SUPPLIED MATERIAL Start Marker

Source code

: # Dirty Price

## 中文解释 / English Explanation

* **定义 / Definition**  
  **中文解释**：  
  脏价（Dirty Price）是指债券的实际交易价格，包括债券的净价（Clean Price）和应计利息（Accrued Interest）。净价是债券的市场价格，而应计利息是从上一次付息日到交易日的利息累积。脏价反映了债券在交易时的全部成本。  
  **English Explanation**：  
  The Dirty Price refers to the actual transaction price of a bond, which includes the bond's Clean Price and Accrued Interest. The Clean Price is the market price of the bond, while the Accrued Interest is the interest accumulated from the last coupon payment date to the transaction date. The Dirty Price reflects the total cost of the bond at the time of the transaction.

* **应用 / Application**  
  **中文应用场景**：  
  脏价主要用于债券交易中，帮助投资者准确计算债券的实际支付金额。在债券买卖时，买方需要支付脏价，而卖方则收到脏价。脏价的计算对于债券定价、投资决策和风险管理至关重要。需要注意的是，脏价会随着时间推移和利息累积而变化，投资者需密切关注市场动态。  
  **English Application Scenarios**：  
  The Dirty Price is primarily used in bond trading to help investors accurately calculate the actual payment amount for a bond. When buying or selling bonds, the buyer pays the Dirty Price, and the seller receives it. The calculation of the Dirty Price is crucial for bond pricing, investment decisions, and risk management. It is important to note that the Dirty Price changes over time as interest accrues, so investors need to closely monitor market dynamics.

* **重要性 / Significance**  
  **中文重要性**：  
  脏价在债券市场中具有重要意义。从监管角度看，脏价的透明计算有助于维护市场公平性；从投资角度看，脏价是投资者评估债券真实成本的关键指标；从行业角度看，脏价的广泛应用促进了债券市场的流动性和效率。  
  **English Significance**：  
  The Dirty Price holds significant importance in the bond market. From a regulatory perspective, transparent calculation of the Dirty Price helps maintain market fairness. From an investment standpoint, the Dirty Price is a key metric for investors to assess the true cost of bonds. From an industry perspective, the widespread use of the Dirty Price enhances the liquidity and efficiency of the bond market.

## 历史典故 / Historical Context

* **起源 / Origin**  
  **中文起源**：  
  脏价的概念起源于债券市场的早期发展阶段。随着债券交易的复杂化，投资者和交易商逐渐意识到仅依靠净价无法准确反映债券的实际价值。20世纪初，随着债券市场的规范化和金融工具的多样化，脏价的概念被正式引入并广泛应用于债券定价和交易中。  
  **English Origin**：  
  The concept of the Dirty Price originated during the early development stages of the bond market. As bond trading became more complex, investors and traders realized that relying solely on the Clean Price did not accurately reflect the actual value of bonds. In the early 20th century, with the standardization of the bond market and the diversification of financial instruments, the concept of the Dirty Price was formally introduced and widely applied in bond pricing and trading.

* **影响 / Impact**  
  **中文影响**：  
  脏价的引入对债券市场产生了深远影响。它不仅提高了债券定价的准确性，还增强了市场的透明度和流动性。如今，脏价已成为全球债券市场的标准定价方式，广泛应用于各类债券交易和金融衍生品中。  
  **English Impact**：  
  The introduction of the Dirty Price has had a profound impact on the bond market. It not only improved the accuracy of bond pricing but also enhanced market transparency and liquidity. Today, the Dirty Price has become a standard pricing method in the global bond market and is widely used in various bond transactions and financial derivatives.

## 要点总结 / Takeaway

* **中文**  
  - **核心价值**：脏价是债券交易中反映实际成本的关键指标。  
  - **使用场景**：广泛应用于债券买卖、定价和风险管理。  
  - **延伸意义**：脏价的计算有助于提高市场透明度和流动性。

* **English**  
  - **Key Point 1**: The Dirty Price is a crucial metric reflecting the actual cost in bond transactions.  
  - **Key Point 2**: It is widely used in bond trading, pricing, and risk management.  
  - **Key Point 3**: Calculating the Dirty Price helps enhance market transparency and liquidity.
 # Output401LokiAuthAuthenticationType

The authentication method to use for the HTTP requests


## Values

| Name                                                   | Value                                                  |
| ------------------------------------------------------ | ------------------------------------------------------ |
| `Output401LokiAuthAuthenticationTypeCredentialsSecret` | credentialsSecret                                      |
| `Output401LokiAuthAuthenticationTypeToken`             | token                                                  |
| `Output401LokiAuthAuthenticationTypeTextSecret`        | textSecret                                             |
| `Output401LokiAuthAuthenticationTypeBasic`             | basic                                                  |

SUPPLIED MATERIAL End Marker

_PROMPT_:
Reproduce the data above verbatim, line for line, without changing anything.

_RESPONSE TO THIS TASK_:
Source code

: # Dirty Price

## 中文解释 / English Explanation

* **定义 / Definition**  
  **中文解释**：  
  脏价（Dirty Price）是指债券的实际交易价格，包括债券的净价（Clean Price）和应计利息（Accrued Interest）。净价是债券的市场价格，而应计利息是从上一次付息日到交易日的利息累积。脏价反映了债券在交易时的全部成本。  
  **English Explanation**：  
  The Dirty Price refers to the actual transaction price of a bond, which includes the bond's Clean Price and Accrued Interest. The Clean Price is the market price of the bond, while the Accrued Interest is the interest accumulated from the last coupon payment date to the transaction date. The Dirty Price reflects the total cost of the bond at the time of the transaction.

* **应用 / Application**  
  **中文应用场景**：  
  脏价主要用于债券交易中，帮助投资者准确计算债券的实际支付金额。在债券买卖时，买方需要支付脏价，而卖方则收到脏价。脏价的计算对于债券定价、投资决策和风险管理至关重要。需要注意的是，脏价会随着时间推移和利息累积而变化，投资者需密切关注市场动态。  
  **English Application Scenarios**：  
  The Dirty Price is primarily used in bond trading to help investors accurately calculate the actual payment amount for a bond. When buying or selling bonds, the buyer pays the Dirty Price, and the seller receives it. The calculation of the Dirty Price is crucial for bond pricing, investment decisions, and risk management. It is important to note that the Dirty Price changes over time as interest accrues, so investors need to closely monitor market dynamics.

* **重要性 / Significance**  
  **中文重要性**：  
  脏价在债券市场中具有重要意义。从监管角度看，脏价的透明计算有助于维护市场公平性；从投资角度看，脏价是投资者评估债券真实成本的关键指标；从行业角度看，脏价的广泛应用促进了债券市场的流动性和效率。  
  **English Significance**：  
  The Dirty Price holds significant importance in the bond market. From a regulatory perspective, transparent calculation of the Dirty Price helps maintain market fairness. From an investment standpoint, the Dirty Price is a key metric for investors to assess the true cost of bonds. From an industry perspective, the widespread use of the Dirty Price enhances the liquidity and efficiency of the bond market.

## 历史典故 / Historical Context

* **起源 / Origin**  
  **中文起源**：  
  脏价的概念起源于债券市场的早期发展阶段。随着债券交易的复杂化，投资者和交易商逐渐意识到仅依靠净价无法准确反映债券的实际价值。20世纪初，随着债券市场的规范化和金融工具的多样化，脏价的概念被正式引入并广泛应用于债券定价和交易中。  
  **English Origin**：  
  The concept of the Dirty Price originated during the early development stages of the bond market. As bond trading became more complex, investors and traders realized that relying solely on the Clean Price did not accurately reflect the actual value of bonds. In the early 20th century, with the standardization of the bond market and the diversification of financial instruments, the concept of the Dirty Price was formally introduced and widely applied in bond pricing and trading.

* **影响 / Impact**  
  **中文影响**：  
  脏价的引入对债券市场产生了深远影响。它不仅提高了债券定价的准确性，还增强了市场的透明度和流动性。如今，脏价已成为全球债券市场的标准定价方式，广泛应用于各类债券交易和金融衍生品中。  
  **English Impact**：  
  The introduction of the Dirty Price has had a profound impact on the bond market. It not only improved the accuracy of bond pricing but also enhanced market transparency and liquidity. Today, the Dirty Price has become a standard pricing method in the global bond market and is widely used in various bond transactions and financial derivatives.

## 要点总结 / Takeaway

* **中文**  
  - **核心价值**：脏价是债券交易中反映实际成本的关键指标。  
  - **使用场景**：广泛应用于债券买卖、定价和风险管理。  
  - **延伸意义**：脏价的计算有助于提高市场透明度和流动性。

* **English**  
  - **Key Point 1**: The Dirty Price is a crucial metric reflecting the actual cost in bond transactions.  
  - **Key Point 2**: It is widely used in bond trading, pricing, and risk management.  
  - **Key Point 3**: Calculating the Dirty Price helps enhance market transparency and liquidity.
 # Output401LokiAuthAuthenticationType

The authentication method to use for the HTTP requests


## Values

| Name                                                   | Value                                                  |
| ------------------------------------------------------ | ------------------------------------------------------ |
| `Output401LokiAuthAuthenticationTypeCredentialsSecret` | credentialsSecret                                      |
| `Output401LokiAuthAuthenticationTypeToken`             | token                                                  |
| `Output401LokiAuthAuthenticationTypeTextSecret`        | textSecret                                             |
| `Output401LokiAuthAuthenticationTypeBasic`             | basic                                                  |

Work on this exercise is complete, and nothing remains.